Mid-term follow-up (six months, ATAD versus placebo)
ATAD may improve health-related quality of life, assessed with Sino-Nasal Outcome Test (SNOT) scores (mean difference (MD) −0.54, 95% confidence interval (CI) −0.76 to −0.31; 3 studies, 85 participants; minimum clinically important difference (MCID) 9.0 points for total score; low-certainty evidence). In this analysis, SNOT-22 scores were divided by 22 and SNOT-20 scores were divided by 20. The mean reduction (11.9 points) in SNOT score (based on SNOT-22) is larger than the MCID.
It is uncertain if asthma control may be improved after ATAD. Asthma control was measured using the Asthma Control Test (ACT) in one study and the Asthma Control Questionnaire (ACQ) in another study, so data were not pooled. The MD on the ACQ was −2.00 (total score 0 to 6) (95% CI −4.30 to 0.30; 1 study, 15 participants; MCID 0.5 points; very low-certainty evidence). The MD on the ACT was 5.90 (total score 5 to 25) (95% CI 2.93 to 8.87; 1 study, 30 participants; MCID 3 points; very low-certainty evidence).
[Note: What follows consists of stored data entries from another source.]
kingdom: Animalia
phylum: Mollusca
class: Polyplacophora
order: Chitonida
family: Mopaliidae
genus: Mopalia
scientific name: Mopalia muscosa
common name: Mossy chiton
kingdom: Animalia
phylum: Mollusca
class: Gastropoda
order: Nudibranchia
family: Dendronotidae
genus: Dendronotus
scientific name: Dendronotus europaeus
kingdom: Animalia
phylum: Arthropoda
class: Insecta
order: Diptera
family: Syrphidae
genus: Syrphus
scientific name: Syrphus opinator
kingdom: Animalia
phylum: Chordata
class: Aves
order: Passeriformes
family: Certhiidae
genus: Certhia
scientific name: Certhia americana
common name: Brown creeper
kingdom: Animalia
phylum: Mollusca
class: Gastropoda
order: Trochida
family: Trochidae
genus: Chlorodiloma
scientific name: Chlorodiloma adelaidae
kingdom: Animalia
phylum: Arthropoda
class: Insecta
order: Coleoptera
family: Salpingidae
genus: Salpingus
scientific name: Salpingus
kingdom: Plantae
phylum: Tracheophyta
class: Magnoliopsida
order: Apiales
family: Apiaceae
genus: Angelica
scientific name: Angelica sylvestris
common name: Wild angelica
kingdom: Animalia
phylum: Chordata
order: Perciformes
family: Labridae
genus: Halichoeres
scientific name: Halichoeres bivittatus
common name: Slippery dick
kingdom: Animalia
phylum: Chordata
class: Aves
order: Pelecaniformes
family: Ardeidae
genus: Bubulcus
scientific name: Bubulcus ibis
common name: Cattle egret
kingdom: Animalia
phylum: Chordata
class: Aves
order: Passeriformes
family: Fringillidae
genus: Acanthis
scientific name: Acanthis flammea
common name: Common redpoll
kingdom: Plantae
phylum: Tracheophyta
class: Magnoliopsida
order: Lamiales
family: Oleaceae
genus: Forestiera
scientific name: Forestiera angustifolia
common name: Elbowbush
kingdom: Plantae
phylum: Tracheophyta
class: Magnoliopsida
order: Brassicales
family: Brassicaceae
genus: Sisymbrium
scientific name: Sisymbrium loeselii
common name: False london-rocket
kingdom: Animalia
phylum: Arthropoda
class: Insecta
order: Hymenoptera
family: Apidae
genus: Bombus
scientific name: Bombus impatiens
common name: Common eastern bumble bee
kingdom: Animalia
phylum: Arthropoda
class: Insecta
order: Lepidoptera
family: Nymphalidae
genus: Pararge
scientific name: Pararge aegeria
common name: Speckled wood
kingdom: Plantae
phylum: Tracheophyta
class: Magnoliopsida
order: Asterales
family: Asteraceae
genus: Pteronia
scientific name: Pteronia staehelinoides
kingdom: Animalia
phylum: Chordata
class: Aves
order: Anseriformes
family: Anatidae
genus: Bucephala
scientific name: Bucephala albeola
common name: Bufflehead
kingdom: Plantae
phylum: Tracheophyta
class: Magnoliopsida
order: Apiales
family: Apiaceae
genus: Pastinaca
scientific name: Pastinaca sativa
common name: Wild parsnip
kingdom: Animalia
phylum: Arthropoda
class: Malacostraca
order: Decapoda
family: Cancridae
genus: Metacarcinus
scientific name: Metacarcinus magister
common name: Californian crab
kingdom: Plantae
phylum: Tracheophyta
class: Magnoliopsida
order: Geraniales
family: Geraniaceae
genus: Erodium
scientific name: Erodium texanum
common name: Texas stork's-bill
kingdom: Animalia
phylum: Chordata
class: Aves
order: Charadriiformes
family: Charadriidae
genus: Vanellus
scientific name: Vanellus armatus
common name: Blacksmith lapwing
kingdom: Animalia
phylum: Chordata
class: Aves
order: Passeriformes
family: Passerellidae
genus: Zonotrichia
All but one study reported on adverse events. Seven participants in the active treatment group developed a gastrointestinal disorder and dropped out (129 participants, very low-certainty evidence).
We are uncertain of the effect of ATAD on nasal airflow, measured by peak nasal inspiratory flow scores (MD 32.90 L/min, 95% CI −12.44 to 78.24; 1 study, 15 participants; very low-certainty evidence).
It is uncertain if the dosage of intranasal or inhaled corticosteroids may be reduced with ATAD (inhaled corticosteroids: −1197.60 µg, 95% CI −1744.93 to −650.27; intranasal corticosteroids: −120.50 µg, 95% CI −206.49 to −34.51; 1 study; 15 participants; very low-certainty evidence).
Symptom scores may not differ between ATAD and placebo, but the evidence is very uncertain (sneezing: MD −0.70, 95% CI −1.45 to 0.05; smell: MD −2.20, 95% CI −4.74 to 0.34; nasal blockage: MD −0.90, 95% CI −1.90 to 0.10; 1 study, very low-certainty evidence).
No study assessed nasal endoscopy at this time point.
Long-term follow-up (36 months, ATAD versus placebo)
ATAD may improve quality of life, as measured with the Rhinosinusitis Disability Index (RSDI) score (MD−18.10, 95% CI −32.82 to −3.38; 1 study; 31 participants; low-certainty evidence).
ATAD may result in little to no difference in the size of nasal polyps (MD −1.20, 95% CI −2.72 to 0.32; 1 study, 31 participants; very low-certainty evidence).
No adverse events were reported in either group over the total study period of 36 months (1 study; 31 participants; very low-certainty evidence).
Data on peak nasal inspiratory flow, changes in dosage of inhalation or intranasal corticosteroids and symptom scores were not reported at this time point.